La dignidad y el orgullo que lo llevó a defender a su patria no lo abandonaron ni siquiera ante la presencia de la muerte, pues unos días antes, previendo su fin, pidió que lo enterraran vestido de estricto frac negro porque había que vestir con solemnidad ante un hecho tan importante; y a su ama de llave le entregó los últimos cinco francos que le quedaban para que compre un ramo de claveles porque siempre había pensado que un difunto sin flores era una imagen muy triste.
En una calle de París…
En la Calle Cardinet número 26 de París hay una lápida con su nombre que reza: “polemista, ensayista, pensador y maestro insigne de la prosa castellana”. Murió el 17 de enero de 1889, años después sus restos embalsamados fueron llevados al Ecuador y reposan en un mausoleo de su ciudad natal.
El más grande homenaje
El mejor homenaje a Montalvo fue escrito por el poeta Rubén Darío quien en su libro Epístolas y poemas publicado en 1884, le dedicó una extensa poesía, en la que en casi 500 versos transcribe la grandeza, las virtudes y cualidades del más grande polemista de América latina en perfectos endecasílabos que echan mano a una profunda erudición clásica y grecolatina.

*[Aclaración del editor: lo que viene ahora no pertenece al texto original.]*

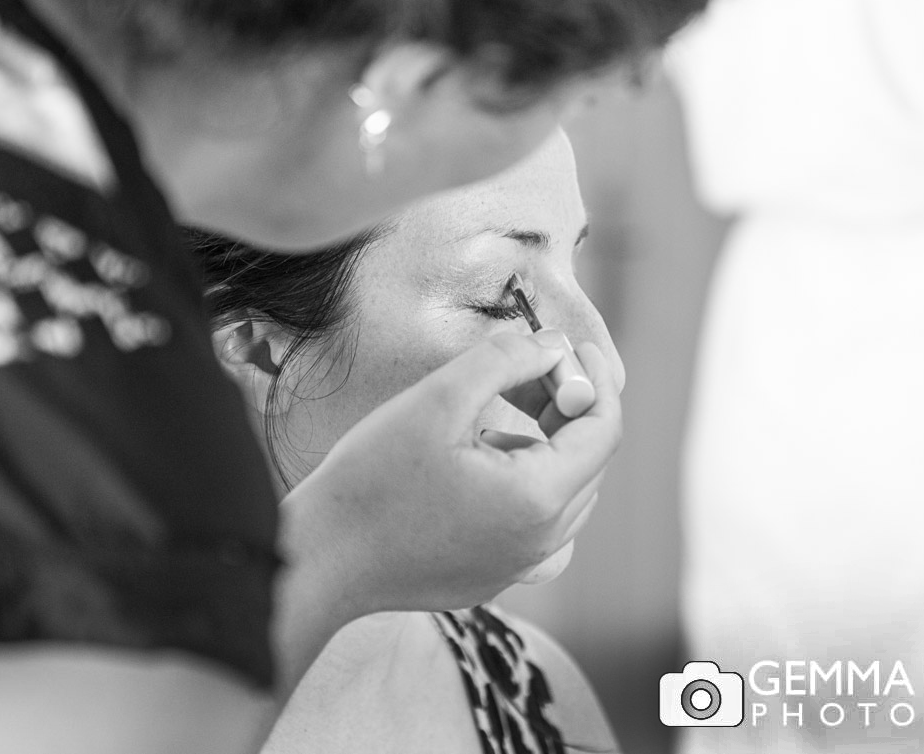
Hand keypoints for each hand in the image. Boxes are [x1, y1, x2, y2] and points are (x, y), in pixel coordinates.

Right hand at [273, 330, 621, 684]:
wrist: (319, 560)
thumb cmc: (372, 479)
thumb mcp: (439, 399)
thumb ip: (505, 361)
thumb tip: (553, 345)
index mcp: (538, 498)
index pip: (604, 430)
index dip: (594, 379)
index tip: (570, 345)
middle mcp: (541, 543)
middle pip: (588, 460)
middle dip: (565, 406)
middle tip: (521, 369)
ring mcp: (518, 567)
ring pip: (565, 494)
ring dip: (544, 445)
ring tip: (488, 419)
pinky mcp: (492, 577)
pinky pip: (537, 527)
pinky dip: (525, 487)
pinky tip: (479, 467)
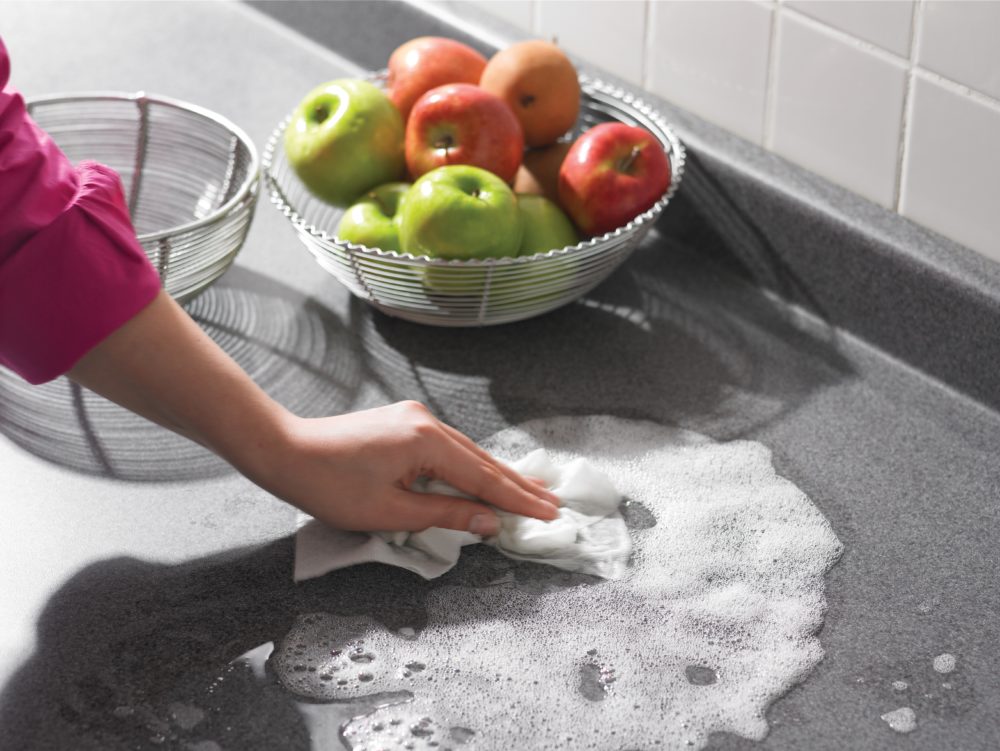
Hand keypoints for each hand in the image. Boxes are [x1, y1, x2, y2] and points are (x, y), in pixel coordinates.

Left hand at [248, 401, 560, 534]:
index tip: (549, 511)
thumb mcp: (390, 511)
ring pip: (466, 452)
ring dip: (496, 474)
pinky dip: (470, 466)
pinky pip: (448, 448)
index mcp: (426, 441)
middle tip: (553, 501)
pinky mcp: (404, 423)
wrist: (286, 450)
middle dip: (517, 484)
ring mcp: (415, 419)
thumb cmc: (330, 485)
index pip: (483, 476)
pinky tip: (485, 475)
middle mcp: (427, 422)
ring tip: (530, 489)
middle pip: (481, 460)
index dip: (517, 498)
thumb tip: (488, 521)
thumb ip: (445, 513)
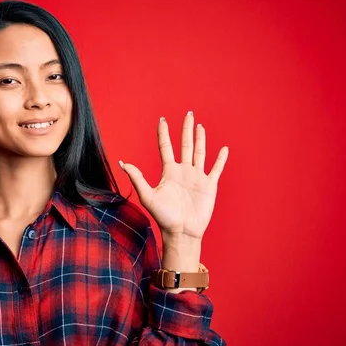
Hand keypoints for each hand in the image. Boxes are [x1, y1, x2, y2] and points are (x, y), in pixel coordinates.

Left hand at [120, 112, 228, 239]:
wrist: (181, 231)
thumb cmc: (163, 216)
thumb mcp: (148, 195)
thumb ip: (137, 177)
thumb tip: (122, 163)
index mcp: (168, 172)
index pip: (166, 147)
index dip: (164, 134)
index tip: (162, 120)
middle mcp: (183, 171)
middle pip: (185, 145)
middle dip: (186, 129)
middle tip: (188, 114)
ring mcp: (197, 177)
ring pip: (200, 153)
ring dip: (200, 139)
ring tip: (199, 126)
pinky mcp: (209, 185)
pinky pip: (216, 169)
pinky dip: (220, 159)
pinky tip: (223, 148)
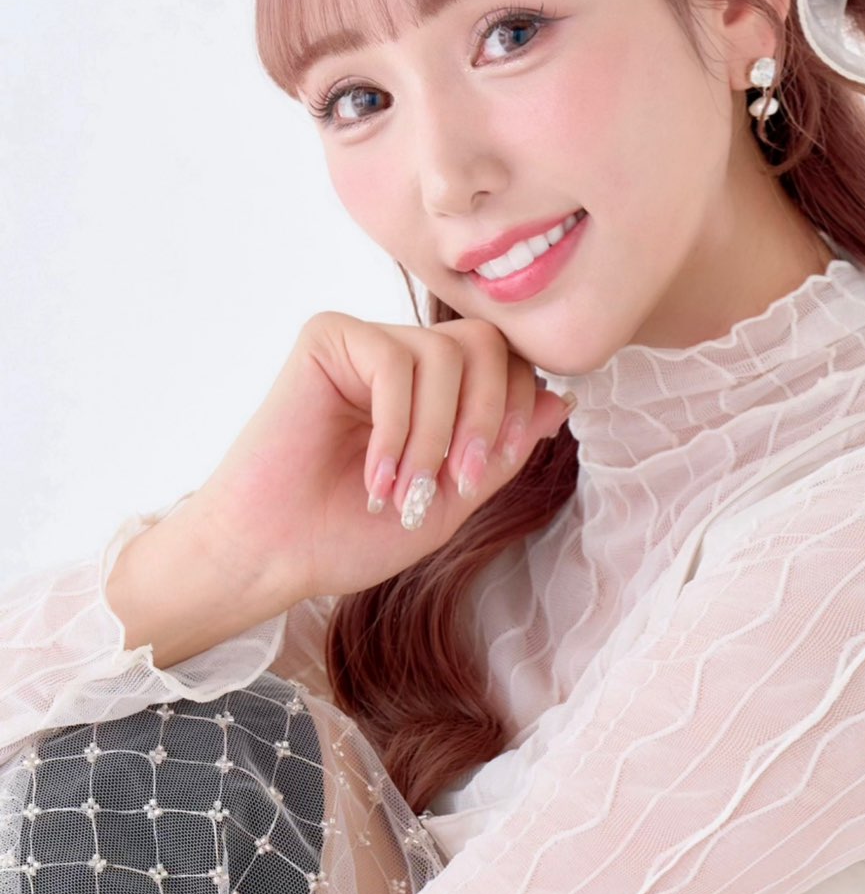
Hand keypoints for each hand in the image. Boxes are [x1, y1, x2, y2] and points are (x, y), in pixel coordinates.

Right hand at [192, 312, 575, 603]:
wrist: (272, 556)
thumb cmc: (350, 533)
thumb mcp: (451, 500)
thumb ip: (502, 450)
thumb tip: (562, 399)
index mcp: (439, 389)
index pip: (508, 361)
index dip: (514, 410)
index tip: (482, 472)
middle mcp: (406, 355)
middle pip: (486, 342)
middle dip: (485, 414)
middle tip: (459, 479)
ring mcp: (367, 342)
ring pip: (444, 352)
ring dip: (434, 434)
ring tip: (403, 490)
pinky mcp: (327, 337)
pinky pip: (393, 360)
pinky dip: (395, 427)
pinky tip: (374, 475)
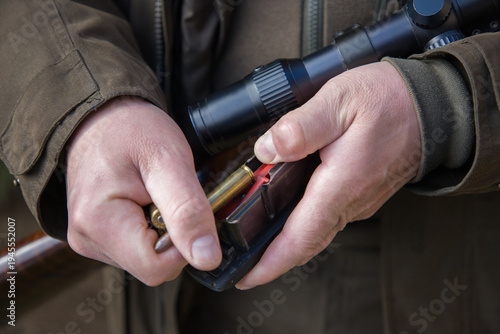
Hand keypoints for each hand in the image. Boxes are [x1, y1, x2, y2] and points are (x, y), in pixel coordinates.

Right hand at [66, 97, 221, 285]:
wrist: (104, 117)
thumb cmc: (132, 130)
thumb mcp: (169, 161)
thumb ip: (188, 210)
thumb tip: (206, 258)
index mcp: (99, 223)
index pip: (157, 268)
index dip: (183, 244)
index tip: (182, 208)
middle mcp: (87, 239)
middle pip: (152, 266)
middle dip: (173, 235)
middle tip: (167, 195)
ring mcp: (90, 239)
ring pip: (147, 259)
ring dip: (162, 231)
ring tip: (154, 194)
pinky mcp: (97, 236)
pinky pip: (137, 249)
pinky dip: (151, 229)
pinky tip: (145, 201)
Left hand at [236, 62, 420, 288]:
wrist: (431, 106)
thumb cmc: (388, 101)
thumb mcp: (339, 101)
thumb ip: (300, 127)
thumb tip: (266, 150)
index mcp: (341, 184)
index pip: (300, 238)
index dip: (270, 263)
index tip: (245, 277)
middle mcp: (351, 201)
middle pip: (305, 243)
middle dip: (272, 259)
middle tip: (241, 264)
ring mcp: (358, 200)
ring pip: (316, 232)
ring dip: (286, 243)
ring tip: (256, 242)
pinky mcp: (360, 193)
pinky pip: (327, 218)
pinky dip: (302, 224)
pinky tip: (285, 212)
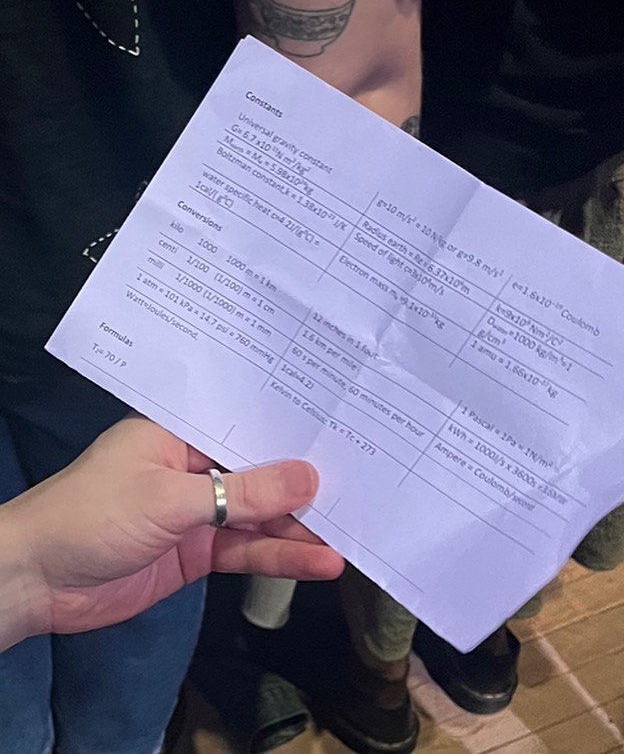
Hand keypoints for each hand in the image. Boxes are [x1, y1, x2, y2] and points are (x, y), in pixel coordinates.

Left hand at [1, 415, 343, 645]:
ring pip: (259, 515)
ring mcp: (199, 511)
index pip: (247, 424)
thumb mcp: (171, 497)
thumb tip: (310, 477)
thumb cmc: (94, 515)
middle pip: (259, 472)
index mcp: (181, 432)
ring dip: (299, 527)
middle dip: (304, 482)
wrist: (37, 582)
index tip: (342, 430)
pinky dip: (280, 557)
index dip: (292, 429)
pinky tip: (319, 562)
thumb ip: (243, 493)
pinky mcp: (200, 551)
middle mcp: (195, 466)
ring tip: (351, 533)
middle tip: (362, 482)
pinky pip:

En ella no ahorra palabras de elogio ante su prosa, lo llama reiteradas veces genio. Resalta el hechizo de “Lo bello y lo noble” de las letras montalvinas porque llevan “la razón de la justicia”, “la honestidad de los principios” que las hace eternas. Rubén, quien sin duda había leído atentamente la novela de Montalvo “Los capítulos que se le olvidaron a Cervantes, le augura: “La gloria está esperando tu llegada/ y Miguel Cervantes es tu guía”.
Esta epístola es uno de los más bellos testimonios de amistad, admiración y reconocimiento de parte del poeta universal Rubén Darío no solo para el polemista y prosista excepcional Juan Montalvo, sino para todos los ecuatorianos y latinoamericanos que veneramos y respetamos la figura heroica y libertaria del maestro de la lengua castellana, aquel que creará “la epopeya de la burla”, como lo dijo Darío, don Juan Montalvo Fiallos.
¡Que la vida de Montalvo nos inspire siempre!